Des noms sont proposés pour le remplacer Volker Finke à la tête du staff technique des Lions Indomptables. Mais ses employeurs estiment officiellement qu’un limogeage du technicien allemand n’est pas à l’ordre du jour. [pagebreak]Alors que l’enquête prescrite par le président de la République pour faire la lumière sur la débâcle de l’équipe nationale de football à la Coupe du monde Brésil 2014 tire à sa fin, Volker Finke, l’entraîneur en chef de cette équipe, n’a pas attendu les conclusions des auditions pour demander que la part des choses soit faite. A ses interlocuteurs, le technicien allemand fait savoir qu’il ne porte pas seul la responsabilité de l’échec des Lions dès le premier tour du Mondial au Brésil. Cependant, la prestation catastrophique de l’équipe nationale du Cameroun a mis sur la sellette le technicien allemand. Une partie de l’opinion publique exige son limogeage. Le débat bat aussi son plein au sein des dirigeants du football camerounais.
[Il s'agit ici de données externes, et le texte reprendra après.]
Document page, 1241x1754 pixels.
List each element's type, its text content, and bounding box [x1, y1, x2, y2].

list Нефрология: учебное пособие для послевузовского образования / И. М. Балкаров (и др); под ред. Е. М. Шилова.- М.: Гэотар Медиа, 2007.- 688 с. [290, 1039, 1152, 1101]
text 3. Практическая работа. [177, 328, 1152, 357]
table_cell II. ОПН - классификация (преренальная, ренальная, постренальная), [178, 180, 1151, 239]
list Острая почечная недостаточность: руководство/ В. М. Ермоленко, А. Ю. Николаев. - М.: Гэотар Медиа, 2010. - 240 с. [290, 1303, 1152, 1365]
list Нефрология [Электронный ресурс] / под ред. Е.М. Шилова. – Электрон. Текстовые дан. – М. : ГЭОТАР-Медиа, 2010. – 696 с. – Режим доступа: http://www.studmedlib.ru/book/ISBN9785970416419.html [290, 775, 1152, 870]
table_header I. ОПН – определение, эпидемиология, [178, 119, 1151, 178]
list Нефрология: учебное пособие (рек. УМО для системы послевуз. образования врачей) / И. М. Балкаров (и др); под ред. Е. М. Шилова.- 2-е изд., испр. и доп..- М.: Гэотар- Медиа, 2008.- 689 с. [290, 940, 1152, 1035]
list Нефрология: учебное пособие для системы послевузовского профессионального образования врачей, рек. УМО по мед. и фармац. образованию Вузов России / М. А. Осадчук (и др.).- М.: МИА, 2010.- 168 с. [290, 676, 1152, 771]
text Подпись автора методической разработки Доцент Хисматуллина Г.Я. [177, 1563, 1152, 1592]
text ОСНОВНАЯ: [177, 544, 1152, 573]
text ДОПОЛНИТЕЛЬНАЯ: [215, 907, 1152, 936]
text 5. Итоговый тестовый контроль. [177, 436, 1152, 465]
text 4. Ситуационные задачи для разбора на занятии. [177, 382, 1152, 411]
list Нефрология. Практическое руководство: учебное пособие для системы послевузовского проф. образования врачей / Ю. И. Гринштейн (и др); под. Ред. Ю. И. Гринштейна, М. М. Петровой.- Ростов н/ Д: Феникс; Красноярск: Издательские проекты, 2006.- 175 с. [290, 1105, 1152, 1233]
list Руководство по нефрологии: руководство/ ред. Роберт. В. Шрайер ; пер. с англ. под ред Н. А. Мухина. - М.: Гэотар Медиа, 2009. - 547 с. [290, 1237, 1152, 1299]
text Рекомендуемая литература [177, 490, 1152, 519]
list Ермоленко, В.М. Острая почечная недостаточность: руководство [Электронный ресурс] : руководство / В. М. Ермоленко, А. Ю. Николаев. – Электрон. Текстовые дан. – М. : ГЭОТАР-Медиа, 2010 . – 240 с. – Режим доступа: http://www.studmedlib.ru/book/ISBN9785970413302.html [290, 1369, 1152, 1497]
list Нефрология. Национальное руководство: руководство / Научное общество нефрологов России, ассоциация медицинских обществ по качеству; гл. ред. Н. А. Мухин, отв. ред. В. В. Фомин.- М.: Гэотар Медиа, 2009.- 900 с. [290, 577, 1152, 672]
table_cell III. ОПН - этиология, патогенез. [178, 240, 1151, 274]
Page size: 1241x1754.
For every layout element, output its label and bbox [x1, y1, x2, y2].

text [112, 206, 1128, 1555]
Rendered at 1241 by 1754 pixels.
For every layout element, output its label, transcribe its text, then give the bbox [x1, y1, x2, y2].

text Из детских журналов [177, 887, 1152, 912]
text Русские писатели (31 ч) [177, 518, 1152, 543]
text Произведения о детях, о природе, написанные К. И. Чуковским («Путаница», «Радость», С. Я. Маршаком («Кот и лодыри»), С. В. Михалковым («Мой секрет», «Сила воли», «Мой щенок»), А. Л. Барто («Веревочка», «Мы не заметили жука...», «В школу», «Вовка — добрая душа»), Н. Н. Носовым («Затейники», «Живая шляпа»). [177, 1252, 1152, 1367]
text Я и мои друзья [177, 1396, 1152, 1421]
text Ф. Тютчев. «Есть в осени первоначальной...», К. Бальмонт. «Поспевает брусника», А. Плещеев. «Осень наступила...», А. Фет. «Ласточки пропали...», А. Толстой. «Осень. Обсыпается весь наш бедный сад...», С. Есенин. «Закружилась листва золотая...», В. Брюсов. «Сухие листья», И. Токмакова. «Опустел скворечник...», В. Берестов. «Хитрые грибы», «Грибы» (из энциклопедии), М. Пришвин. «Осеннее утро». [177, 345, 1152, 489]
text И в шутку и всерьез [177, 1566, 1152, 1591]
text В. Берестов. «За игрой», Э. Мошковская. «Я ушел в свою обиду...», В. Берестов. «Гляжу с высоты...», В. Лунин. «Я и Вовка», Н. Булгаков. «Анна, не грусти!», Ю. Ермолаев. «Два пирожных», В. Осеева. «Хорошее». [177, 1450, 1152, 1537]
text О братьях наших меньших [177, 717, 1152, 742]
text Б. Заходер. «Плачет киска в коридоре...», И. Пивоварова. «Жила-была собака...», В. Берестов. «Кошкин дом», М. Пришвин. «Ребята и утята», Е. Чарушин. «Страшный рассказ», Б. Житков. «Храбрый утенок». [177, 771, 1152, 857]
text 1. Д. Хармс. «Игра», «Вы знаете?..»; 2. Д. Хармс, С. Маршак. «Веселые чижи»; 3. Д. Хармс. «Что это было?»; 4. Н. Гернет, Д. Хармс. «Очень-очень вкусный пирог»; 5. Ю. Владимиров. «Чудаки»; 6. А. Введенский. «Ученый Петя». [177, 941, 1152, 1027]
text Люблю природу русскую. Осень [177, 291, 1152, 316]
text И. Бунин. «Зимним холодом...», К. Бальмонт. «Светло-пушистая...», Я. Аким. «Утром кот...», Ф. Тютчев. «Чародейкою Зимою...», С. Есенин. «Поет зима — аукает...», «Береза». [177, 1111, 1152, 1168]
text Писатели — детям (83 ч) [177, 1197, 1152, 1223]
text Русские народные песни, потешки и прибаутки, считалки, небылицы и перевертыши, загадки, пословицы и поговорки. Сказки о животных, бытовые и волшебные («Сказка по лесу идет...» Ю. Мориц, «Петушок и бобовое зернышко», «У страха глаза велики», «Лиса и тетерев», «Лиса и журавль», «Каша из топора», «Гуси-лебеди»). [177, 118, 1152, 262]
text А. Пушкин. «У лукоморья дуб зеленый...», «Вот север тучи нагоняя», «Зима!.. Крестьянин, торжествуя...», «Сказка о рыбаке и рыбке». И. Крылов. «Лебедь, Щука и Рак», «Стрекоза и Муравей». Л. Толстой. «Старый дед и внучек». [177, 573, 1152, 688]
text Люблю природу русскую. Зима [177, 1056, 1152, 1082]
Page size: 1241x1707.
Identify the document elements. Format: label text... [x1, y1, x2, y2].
Interrogé sur l’avenir de Volker Finke dans le hall du Sheraton hôtel de Vitoria au soir du troisième et dernier match du Cameroun contre le Brésil, Tombi à Roko Sidiki, le secrétaire général de la Fédération camerounaise de football avait été assez précis et concis dans sa réponse. « Son limogeage n’est pas à l’ordre du jour », a indiqué le patron de l’administration de l’instance dirigeante du football camerounais. Adoum Garoua, le ministre des Sports et de l’éducation physique, avait également tenu un discours similaire. « Ce n’est pas encore le moment de couper les têtes. Il est très tôt pour en parler. Nous attendons les rapports pour établir les différentes responsabilités », affirmait le parton des sports.
Mais des sons discordants se font entendre. « Quand vous regarder jouer notre équipe, sans dédouaner certains joueurs, le coach a une part de responsabilité. Il a manqué de couilles (sic), il n était plus responsable de ses actes. Si je le protège c’est que je ne suis pas sérieux », analyse Etienne Tamo, administrateur sortant de la Fécafoot qui était de l’expédition brésilienne. La charge est aussi portée de manière très virulente par Soleil Nyassa, personnalité très influente à la Fécafoot. « Je ne crois plus en lui, c’est un faux type. Il a montré ses limites dans la gestion de cette coupe du monde, il doit être limogé », affirme celui qui est par ailleurs le Directeur généré du Canon sportif de Yaoundé, le club le plus titré sur Cameroun.
Courbis, Bell et Le Roy évoqués
Les personnalités du monde de football camerounais qui s’opposent au maintient en poste de Volker Finke ont tenu à mentionner dans leurs différents rapports des noms des techniciens qu’elles proposent pour succéder à l’Allemand. « Ce poste doit revenir aux entraîneurs camerounais. Il est temps de leur faire confiance tout en leur donnant les grands moyens comme on le fait avec les expatriés », réclament presque en chœur les anciennes gloires des Lions telles que Roger Milla ou Maboang Kesseack. Dans ce registre, les noms qui sont cités avec insistance dans les propositions sont ceux de Joseph-Antoine Bell, Paul Bahoken, Patrick Mboma, François Omam Biyik, Bonaventure Djonkep, Jules Nyongha, etc.
En marge de cette volonté de confier l’équipe à un Camerounais, l’on voit défiler au siège de la Fécafoot à Yaoundé et dans les locaux du ministère des Sports, des agents qui proposent les dossiers des techniciens expatriés tels que Rolland Courbis, Claude le Roy, Pierre Lechantre, Tom Saintfiet, etc. Dans un pays où les autorités ont souvent changé le staff technique la veille d’une compétition majeure, l’imminence des éliminatoires de la CAN Maroc 2015 et les élections à la Fédération camerounaise de football ne constituent pas des garanties pour le maintien en poste de Volker Finke, dont le contrat de travail court jusqu’en mai 2015. Le technicien allemand n’avait-il pas lui-même pris la succession de Jean-Paul Akono en pleine campagne des qualifications pour la phase finale de la Coupe du monde 2014.